Winter in the Arctic Circle is bleak. In Ny-Ålesund, a Norwegian research town in the Arctic, the noontime sun doesn’t even break over the horizon on some winter days. While you might think that wildlife goes into hiding in the darkness of the polar winter, a new study finds that the Arctic Ocean is anything but dormant during the coldest, darkest time of the year.
The study, in Current Biology, examined ocean activity over three different winters, finding that in some habitats, the winter was an even more active time than the sunny summer. "Biodiversity, abundance, growth, and reproduction in habitats studied were at similar or higher levels” than in warmer months, the researchers write.

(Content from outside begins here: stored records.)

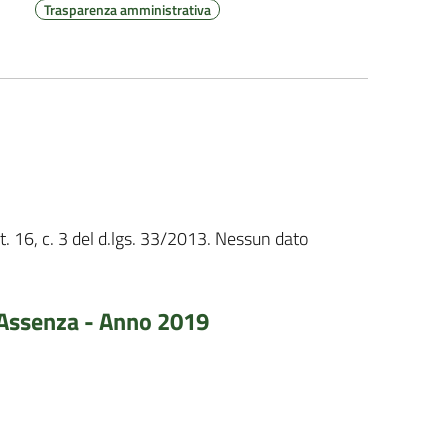
Trasparenza amministrativa
rt. 16, c. 3 del d.lgs. 33/2013. Nessun dato
 Assenza - Anno 2019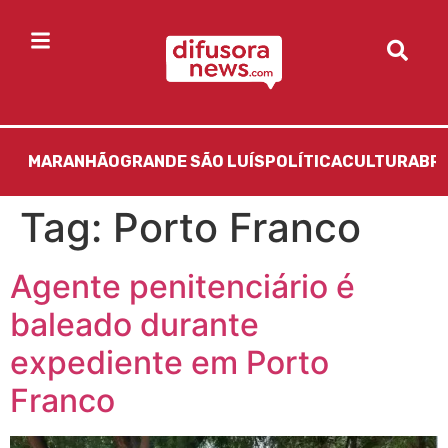
MARANHÃO
GRANDE SÃO LUÍS
POLÍTICA
CULTURA
BR
Tag:
Porto Franco
Agente penitenciário é
baleado durante
expediente em Porto
Franco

What noon looks like in Ny-Ålesund in the winter
Some birds stuck around for the winter, hunting for fish throughout the dark winter—a previously unobserved phenomenon. Plankton were found throughout the water column. The researchers observed some male crustaceans that are rarely seen during the summer months, indicating that the winter months are an important time for reproduction. While some fish seemed to be fasting for the winter, some cod and haddock species had nearly full stomachs, meaning that those predators feed throughout the season—though the researchers still don’t know how they do it in the darkness.
A black guillemot wades in the dark waters.
All this suggests that vision may not be as important to these animals as previously thought, since they apparently can find food and sustain themselves throughout a season sans sunlight. However, this study took place over the last three years, when the ocean was slightly warmer during the winter and the frozen fjords had melted slightly to allow the scientists to look beneath the surface of the ocean. It’s not clear if this level of activity has always existed beneath the ice, or if there’s been a slight uptick in winter activity due to climate change.